An even better way to save tax for a small or medium-sized business run by a couple is to use a company, make both partners shareholders and pay each of them dividends. Paying dividends to two people instead of one can save up to an extra £9,872 this year and could save up to more than £23,000 a year from next year onwards.

This type of planning was the subject of the landmark Arctic Systems case which Revenue and Customs lost in 2007. Since then, the Government has threatened us with so-called ‘income shifting’ legislation, although this has already been postponed twice.

We will look at the implications of any possible ‘income shifting’ legislation in a future issue of Business Tax Saver.

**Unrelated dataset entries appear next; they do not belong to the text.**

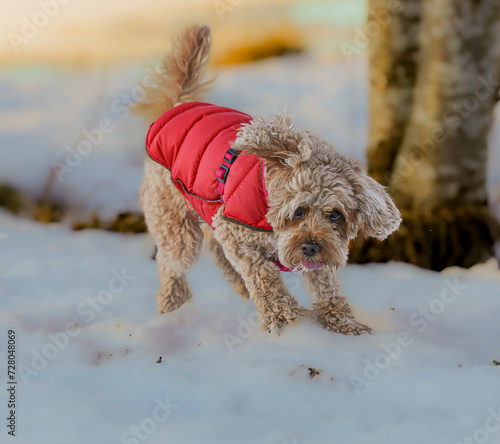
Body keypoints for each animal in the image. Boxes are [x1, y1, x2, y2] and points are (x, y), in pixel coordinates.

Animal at [140, 26, 402, 334]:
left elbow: (326, 287)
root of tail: (179, 104)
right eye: (297, 211)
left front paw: (344, 324)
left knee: (215, 248)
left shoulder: (321, 249)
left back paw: (237, 287)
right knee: (171, 260)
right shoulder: (236, 232)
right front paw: (284, 317)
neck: (267, 196)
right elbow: (264, 276)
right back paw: (173, 303)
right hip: (175, 224)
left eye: (335, 214)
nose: (310, 247)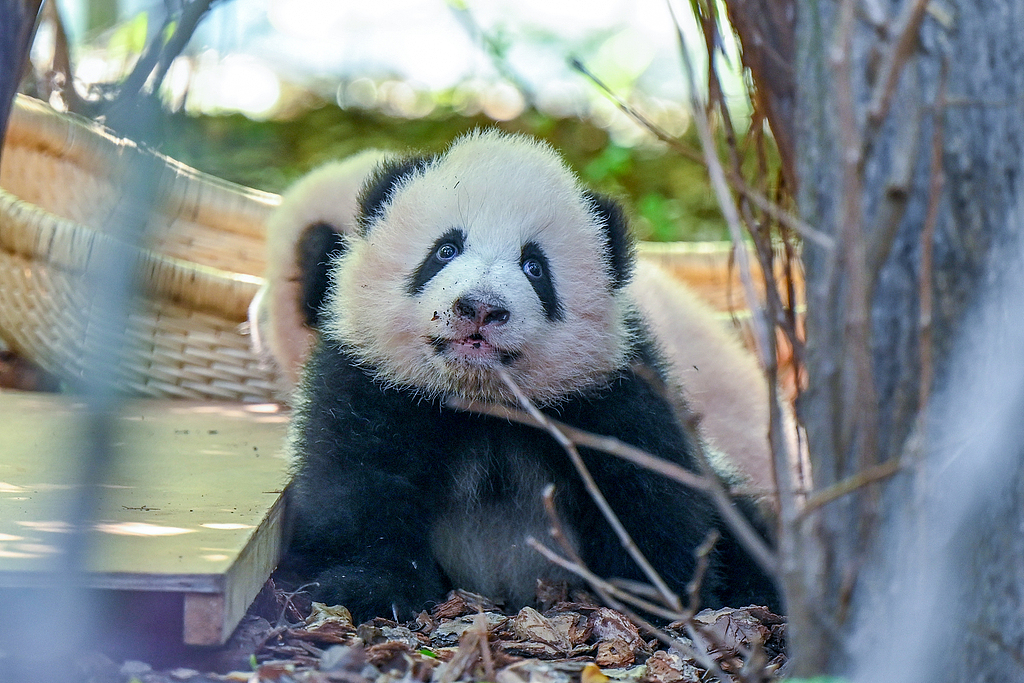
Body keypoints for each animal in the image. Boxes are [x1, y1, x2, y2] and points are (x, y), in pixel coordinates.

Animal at [273, 130, 780, 621]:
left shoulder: (609, 396)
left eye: (534, 267)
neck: (481, 399)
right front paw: (368, 589)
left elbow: (649, 495)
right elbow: (359, 486)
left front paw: (663, 599)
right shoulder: (374, 383)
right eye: (445, 250)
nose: (480, 307)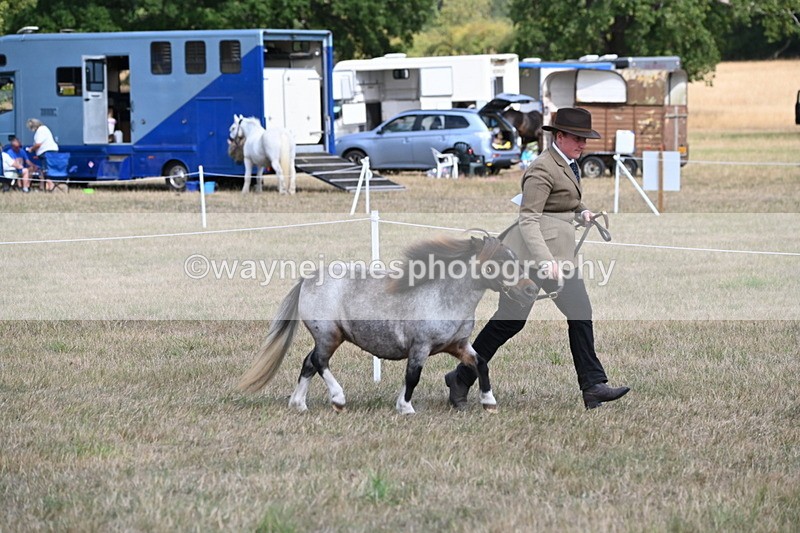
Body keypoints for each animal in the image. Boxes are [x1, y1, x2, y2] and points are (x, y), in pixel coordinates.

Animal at [238, 234, 537, 414]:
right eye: (500, 261)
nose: (531, 289)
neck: (444, 297)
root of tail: (308, 280)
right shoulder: (420, 347)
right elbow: (413, 376)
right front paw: (405, 407)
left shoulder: (458, 346)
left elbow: (480, 363)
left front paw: (489, 402)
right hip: (329, 336)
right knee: (319, 362)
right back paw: (338, 399)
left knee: (309, 363)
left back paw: (299, 404)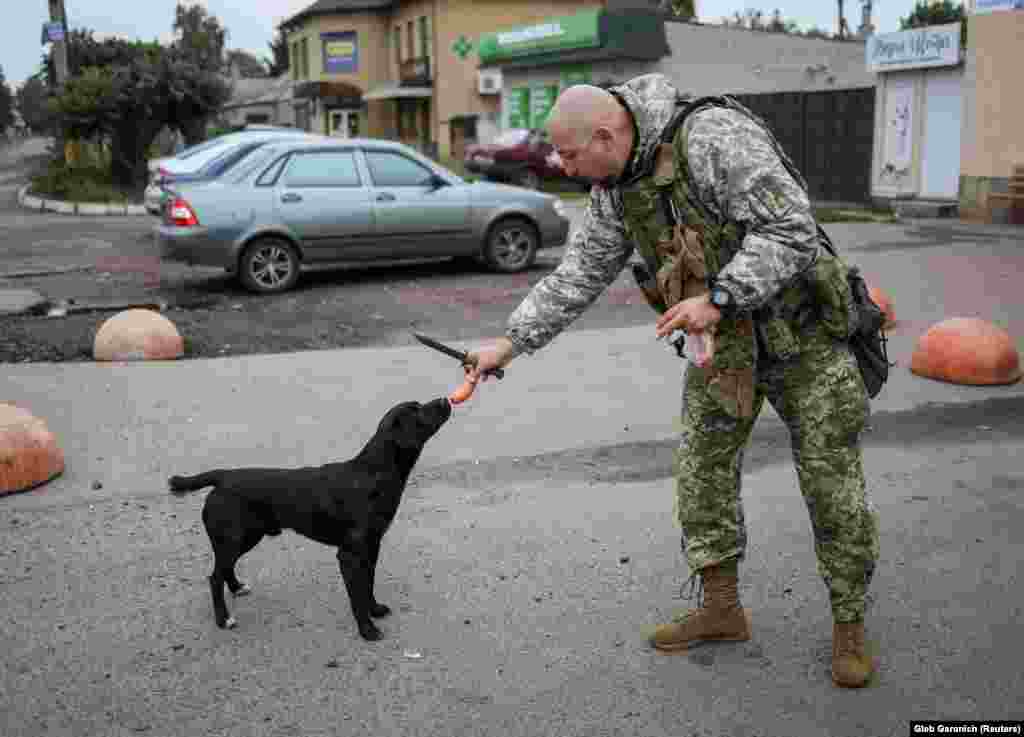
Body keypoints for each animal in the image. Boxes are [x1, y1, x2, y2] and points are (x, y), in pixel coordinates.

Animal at [166, 397, 448, 638]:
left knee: (224, 570)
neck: (373, 473)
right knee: (214, 577)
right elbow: (357, 595)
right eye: (416, 411)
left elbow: (368, 584)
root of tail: (223, 476)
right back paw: (223, 619)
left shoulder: (372, 546)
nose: (445, 400)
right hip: (235, 539)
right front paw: (367, 630)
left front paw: (375, 610)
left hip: (245, 538)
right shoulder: (350, 554)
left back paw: (237, 588)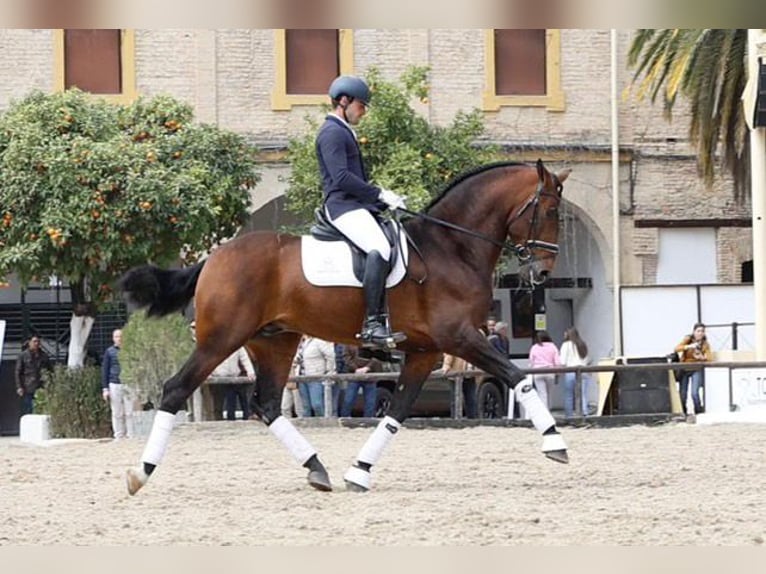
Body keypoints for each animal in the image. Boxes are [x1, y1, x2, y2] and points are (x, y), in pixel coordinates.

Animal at [121, 159, 568, 496]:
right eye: (549, 212)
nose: (543, 272)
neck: (451, 248)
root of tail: (213, 258)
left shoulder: (425, 351)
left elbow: (398, 411)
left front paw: (359, 471)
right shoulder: (459, 337)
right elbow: (517, 377)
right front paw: (555, 442)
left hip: (274, 342)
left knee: (266, 405)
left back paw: (317, 468)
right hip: (221, 339)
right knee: (176, 389)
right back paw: (140, 472)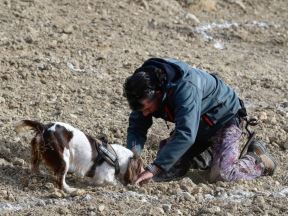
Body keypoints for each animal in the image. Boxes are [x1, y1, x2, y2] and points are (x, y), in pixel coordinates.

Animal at [15, 120, 143, 192]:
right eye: (140, 168)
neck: (116, 157)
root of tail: (44, 127)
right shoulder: (104, 176)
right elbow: (114, 182)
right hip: (64, 159)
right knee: (59, 180)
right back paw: (71, 190)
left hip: (39, 153)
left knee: (35, 166)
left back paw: (40, 173)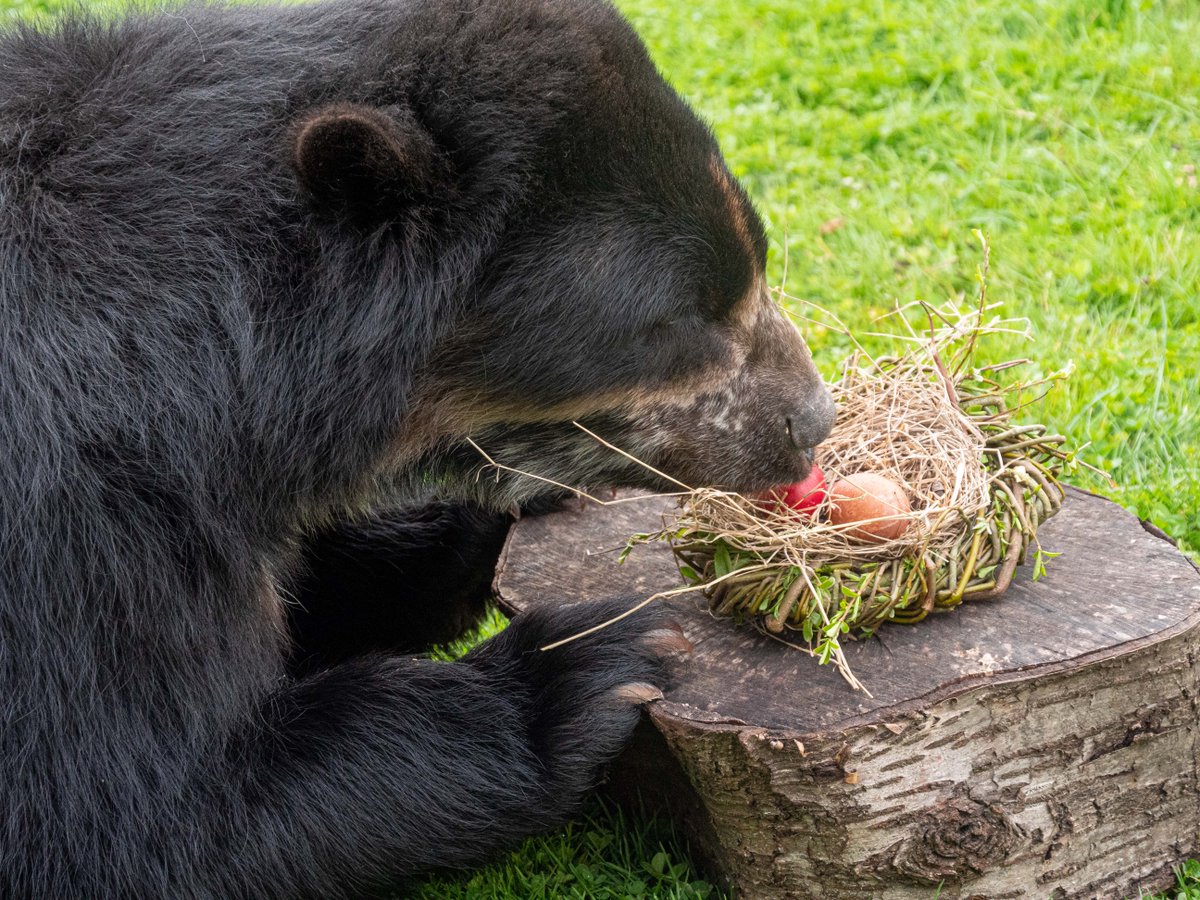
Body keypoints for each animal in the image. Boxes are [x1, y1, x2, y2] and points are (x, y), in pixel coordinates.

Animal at [0, 0, 835, 897]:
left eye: (752, 263)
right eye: (683, 317)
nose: (811, 420)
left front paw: (491, 521)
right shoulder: (71, 508)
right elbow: (128, 821)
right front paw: (589, 666)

In the meantime, there is nothing to stop any couple following the tax saving strategies outlined in this article, as long as they are both actively involved in the business.

Savings for High Earners

For those business owners now facing marginal tax rates of 51% or 61% on their business profits, even a salary paid to a higher rate taxpayer partner could save tax.

Ace anticipates making a profit of £110,000 for her accounting period ended 30th June 2010. Her husband Sylvester, who works as an accountant, estimates that this will give her a tax bill of £39,644 next year.

Sylvester has always helped Ace with her business but, as he already has a salary of £50,000 from his main job, the couple could never see any point in Ace paying him another salary.

This year, however, Ace pays Sylvester a salary of £5,715. As he is a higher rate taxpayer, he will have to pay £2,286 in Income Tax but, since his main employment is not connected with Ace’s business, there will be no National Insurance to pay.

Ace’s business profits will be reduced to £104,285 and Sylvester estimates that this will now give her a tax bill of £36,158. She saves £3,486 and the couple are £1,200 better off overall.

Even if Ace’s profits actually turn out to be just outside the 61% marginal rate band (income from £100,000 to around £114,000), Sylvester’s salary will still give them a small National Insurance saving, so there’s usually no harm in trying this technique even if you’re not quite sure where you stand.

On the other hand, if you’re more certain about your profit levels, you may want to pay your partner even more. Where your marginal personal tax rate is 51% or 61%, any salary payment to your partner will save tax overall unless and until it takes them into one of these higher marginal rate tax bands themselves.